Ziggy Pleunis is an assistant professor in high-energy astrophysics and an NWO Veni fellow at the University of Amsterdam and a visiting scientist at ASTRON, Netherlands Institute for Radio Astronomy. He obtained his PhD from McGill University in 2020 on the detection and characterization of fast radio bursts with the CHIME telescope. His thesis work was recognized with prizes from IAU Division D and the Canadian Astronomical Society. Ziggy was an independent Dunlap postdoctoral fellow at the University of Toronto's Dunlap Institute for Astronomy & Astrophysics in Canada until starting at UvA/ASTRON in January 2024.
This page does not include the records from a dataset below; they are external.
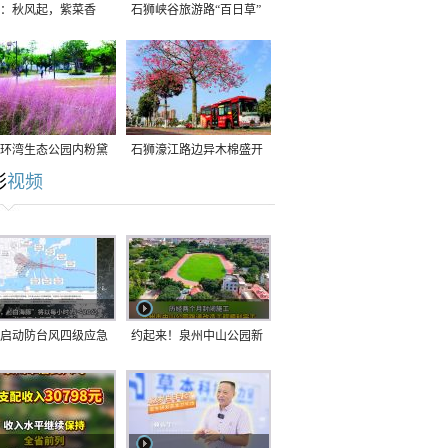
：秋风起，紫菜香
石狮峡谷旅游路“百日草”
争相斗艳
环湾生态公园内粉黛
石狮濠江路边异木棉盛开
彩
视频
草盛放
启动防台风四级应急
约起来！泉州中山公园新
！台风“白海豚”将于
跑道正式开放！
在长江口至福建北部
沿海登陆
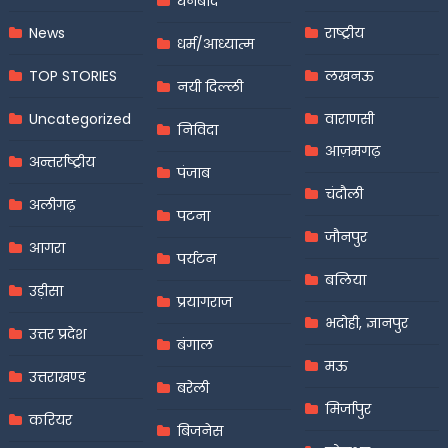
धनबाद
News
राष्ट्रीय
धर्म/आध्यात्म
TOP STORIES
लखनऊ
नयी दिल्ली
Uncategorized
वाराणसी
निविदा
आज़मगढ़
अन्तर्राष्ट्रीय
पंजाब
चंदौली
अलीगढ़
पटना
जौनपुर
आगरा
पर्यटन
बलिया
उड़ीसा
प्रयागराज
भदोही, ज्ञानपुर
उत्तर प्रदेश
बंगाल
मऊ
उत्तराखण्ड
बरेली
मिर्जापुर
करियर
बिजनेस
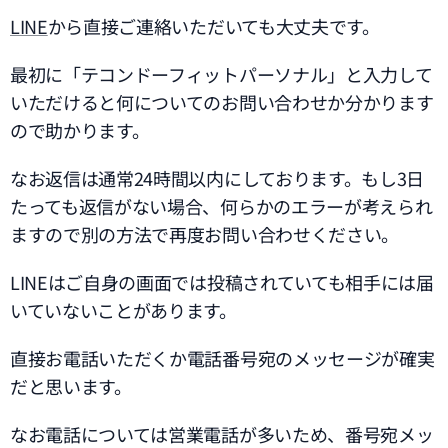
LINE
から直接ご連絡いただいても大丈夫です。
最初に「テコンドーフィットパーソナル」と入力して
いただけると何についてのお問い合わせか分かります
ので助かります。
なお返信は通常24時間以内にしております。もし3日
たっても返信がない場合、何らかのエラーが考えられ
ますので別の方法で再度お問い合わせください。
LINEはご自身の画面では投稿されていても相手には届
いていないことがあります。
直接お電話いただくか電話番号宛のメッセージが確実
だと思います。
なお電話については営業電話が多いため、番号宛メッ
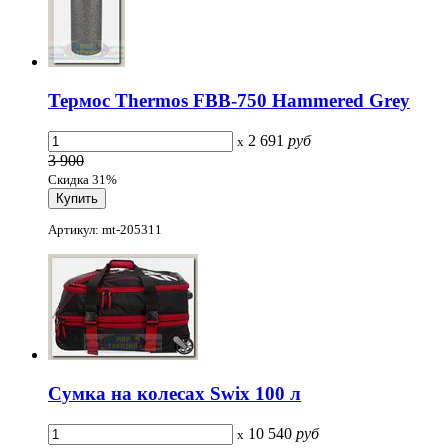
Термос Thermos FBB-750 Hammered Grey
2 691
руб
x
3 900
Скидка 31%
Артикул: mt-205311
Сумка на колесах Swix 100 л
10 540
руб
x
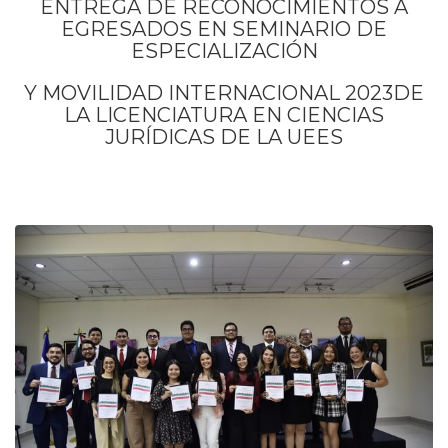
ENTREGA DE RECONOCIMIENTOS A
EGRESADOS EN SEMINARIO DE
ESPECIALIZACIÓN
Y MOVILIDAD INTERNACIONAL 2023DE
LA LICENCIATURA EN CIENCIAS
JURÍDICAS DE LA UEES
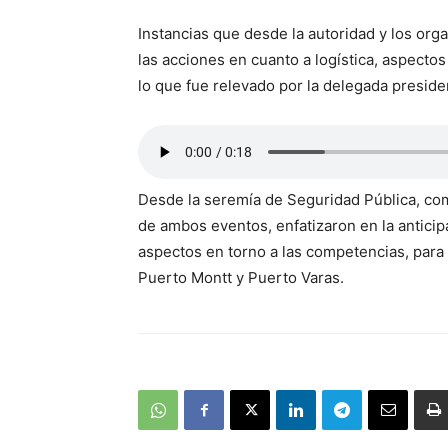
Instancias que desde la autoridad y los or
las acciones en cuanto a logística, aspectos
lo que fue relevado por la delegada preside
Desde la seremía de Seguridad Pública, com
de ambos eventos, enfatizaron en la anticip
aspectos en torno a las competencias, para
Puerto Montt y Puerto Varas.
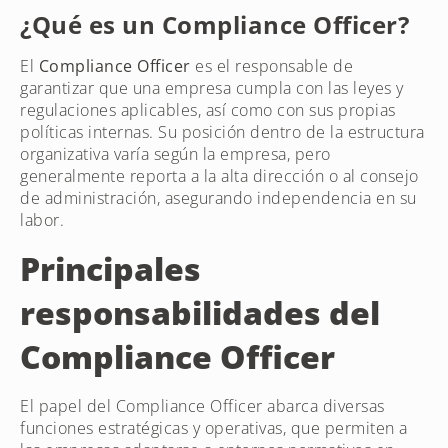
¿Qué es un Compliance Officer?
El
Compliance Officer
es el responsable de
garantizar que una empresa cumpla con las leyes y
regulaciones aplicables, así como con sus propias
políticas internas. Su posición dentro de la estructura
organizativa varía según la empresa, pero
generalmente reporta a la alta dirección o al consejo
de administración, asegurando independencia en su
labor.
Principales
responsabilidades del
Compliance Officer
El papel del Compliance Officer abarca diversas
funciones estratégicas y operativas, que permiten a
Ziggy’s research focuses on the detection and characterization of fast radio bursts. It is his ambition to unravel the origins of these extragalactic transients and to develop their use as astrophysical tools to better understand the Universe at large. He is mainly a radio astronomer, but has a broad experience across wavelengths, having led and collaborated in studies on pulsars and fast radio bursts using data collected with the CHIME, LOFAR, Arecibo, Green Bank, Fermi and optical telescopes. He is a member of the CHIME/FRB Collaboration and has helped to design, build, and commission the CHIME/FRB experiment during his PhD at McGill University. He is also part of the team that has discovered the lowest-frequency millisecond pulsars and fast radio bursts with the LOFAR telescope.
Fast radio bursts, neutron stars, astrophysical transients, radio astronomy.